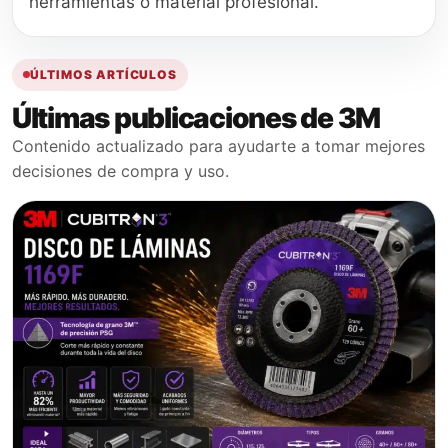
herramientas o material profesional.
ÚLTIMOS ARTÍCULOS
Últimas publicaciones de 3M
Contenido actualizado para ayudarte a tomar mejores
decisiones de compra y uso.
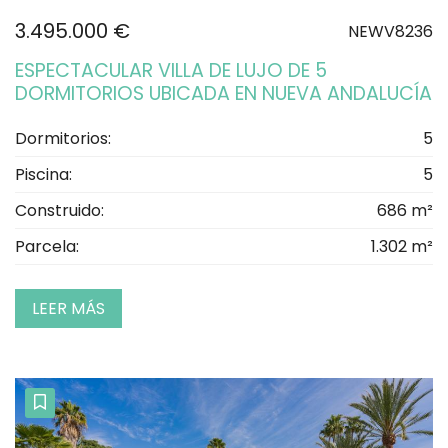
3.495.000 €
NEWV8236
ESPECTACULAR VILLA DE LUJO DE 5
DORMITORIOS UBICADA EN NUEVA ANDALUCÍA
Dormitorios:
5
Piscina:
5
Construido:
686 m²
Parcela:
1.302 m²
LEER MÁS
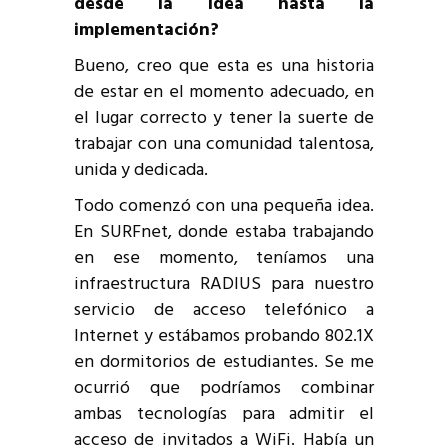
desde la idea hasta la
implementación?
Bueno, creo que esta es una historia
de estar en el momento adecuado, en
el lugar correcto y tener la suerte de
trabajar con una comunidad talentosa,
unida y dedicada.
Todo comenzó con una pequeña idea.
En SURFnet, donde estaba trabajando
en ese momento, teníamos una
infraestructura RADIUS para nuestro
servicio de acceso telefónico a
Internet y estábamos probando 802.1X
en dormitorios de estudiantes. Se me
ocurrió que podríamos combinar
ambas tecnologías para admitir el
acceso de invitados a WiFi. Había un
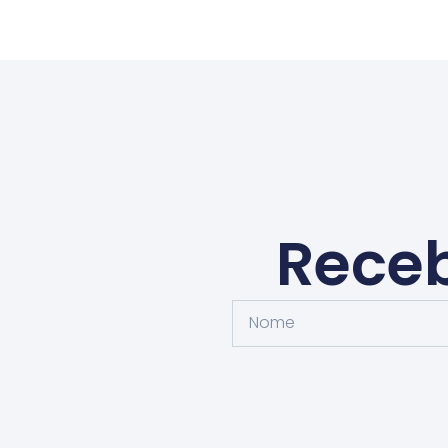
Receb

===

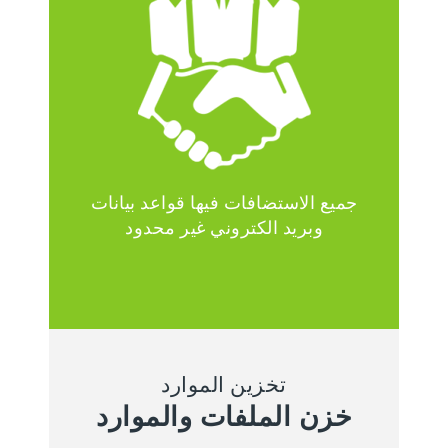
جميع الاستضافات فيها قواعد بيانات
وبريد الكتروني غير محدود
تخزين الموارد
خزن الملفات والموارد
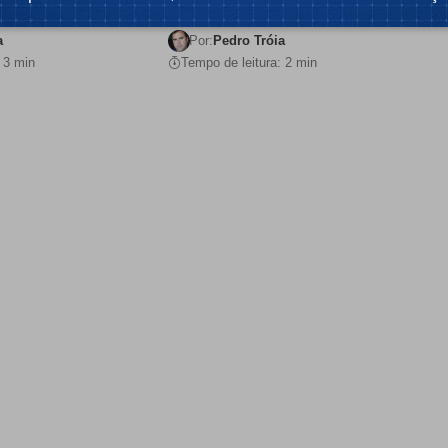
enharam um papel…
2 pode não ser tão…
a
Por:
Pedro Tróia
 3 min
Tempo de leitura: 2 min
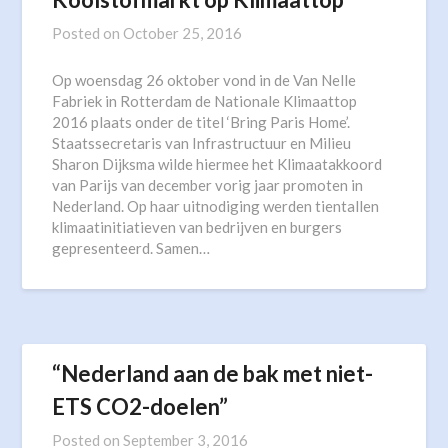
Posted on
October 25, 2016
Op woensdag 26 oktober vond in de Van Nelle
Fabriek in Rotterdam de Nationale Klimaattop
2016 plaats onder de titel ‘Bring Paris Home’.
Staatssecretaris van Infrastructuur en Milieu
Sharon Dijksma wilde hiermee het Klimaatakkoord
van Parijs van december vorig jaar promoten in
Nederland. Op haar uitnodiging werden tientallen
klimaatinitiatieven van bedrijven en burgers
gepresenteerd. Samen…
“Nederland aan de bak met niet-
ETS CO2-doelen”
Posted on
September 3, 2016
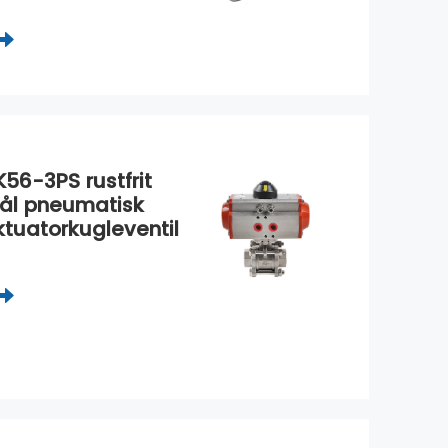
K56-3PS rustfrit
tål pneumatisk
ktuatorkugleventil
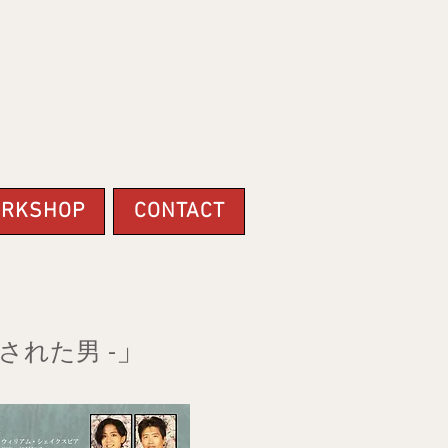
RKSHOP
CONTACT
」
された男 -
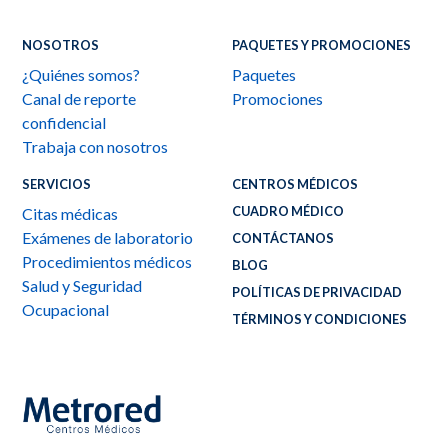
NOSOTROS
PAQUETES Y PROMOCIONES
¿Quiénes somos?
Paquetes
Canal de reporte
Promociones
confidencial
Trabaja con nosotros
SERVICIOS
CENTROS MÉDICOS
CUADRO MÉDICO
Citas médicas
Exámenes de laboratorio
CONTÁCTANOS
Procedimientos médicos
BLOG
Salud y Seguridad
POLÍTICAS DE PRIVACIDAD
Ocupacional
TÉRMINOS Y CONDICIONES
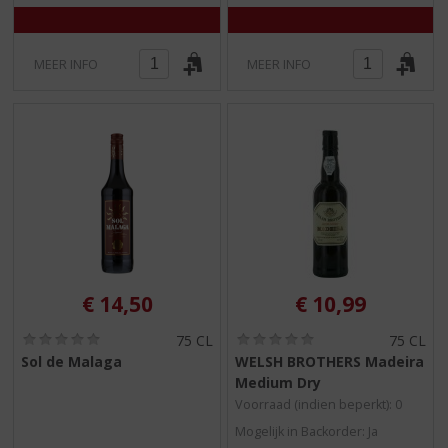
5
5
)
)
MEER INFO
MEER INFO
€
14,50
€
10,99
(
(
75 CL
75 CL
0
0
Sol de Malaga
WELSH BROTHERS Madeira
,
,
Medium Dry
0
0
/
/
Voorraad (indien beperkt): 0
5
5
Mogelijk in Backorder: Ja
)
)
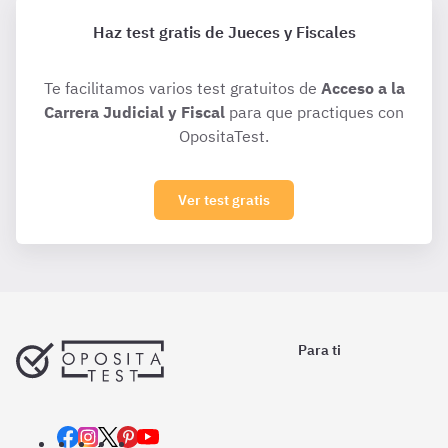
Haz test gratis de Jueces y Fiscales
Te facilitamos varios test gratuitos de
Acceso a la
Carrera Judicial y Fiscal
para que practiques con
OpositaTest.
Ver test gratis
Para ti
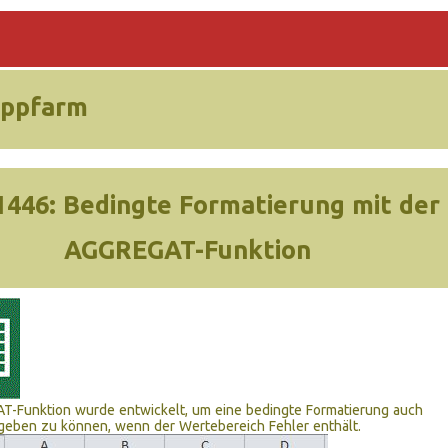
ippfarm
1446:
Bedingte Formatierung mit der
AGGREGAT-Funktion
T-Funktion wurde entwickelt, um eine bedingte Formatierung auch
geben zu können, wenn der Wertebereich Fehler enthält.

===

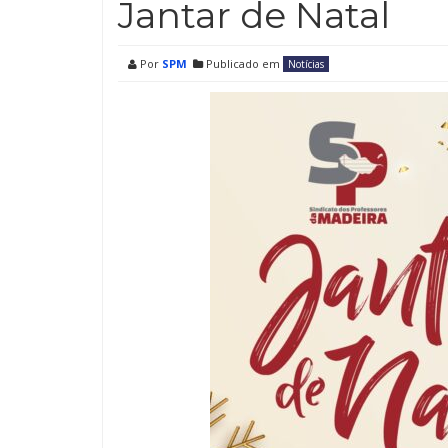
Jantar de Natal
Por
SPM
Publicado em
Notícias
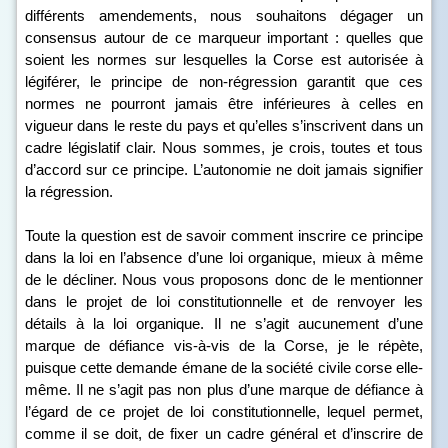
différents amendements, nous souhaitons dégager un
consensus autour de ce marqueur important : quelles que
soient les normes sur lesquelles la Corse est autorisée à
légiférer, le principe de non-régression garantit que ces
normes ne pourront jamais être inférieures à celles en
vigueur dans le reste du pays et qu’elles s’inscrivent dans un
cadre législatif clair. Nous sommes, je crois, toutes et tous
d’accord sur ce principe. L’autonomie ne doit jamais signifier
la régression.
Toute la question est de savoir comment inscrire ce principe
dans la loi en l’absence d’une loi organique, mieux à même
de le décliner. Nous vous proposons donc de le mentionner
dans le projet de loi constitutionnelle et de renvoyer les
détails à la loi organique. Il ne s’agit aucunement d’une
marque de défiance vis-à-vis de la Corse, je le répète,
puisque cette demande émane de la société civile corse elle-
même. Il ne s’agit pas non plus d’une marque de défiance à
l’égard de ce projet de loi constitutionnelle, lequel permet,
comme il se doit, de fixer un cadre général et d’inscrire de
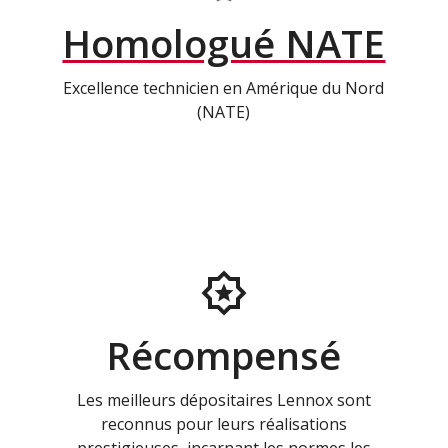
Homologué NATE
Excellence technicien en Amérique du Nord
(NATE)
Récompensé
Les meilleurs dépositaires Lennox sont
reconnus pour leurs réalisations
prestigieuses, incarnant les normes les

===

◆ **Your objective**
Give the number of lines in the entries that hold the string "Formatierung", and add nothing else.

◆ **Written solution**
2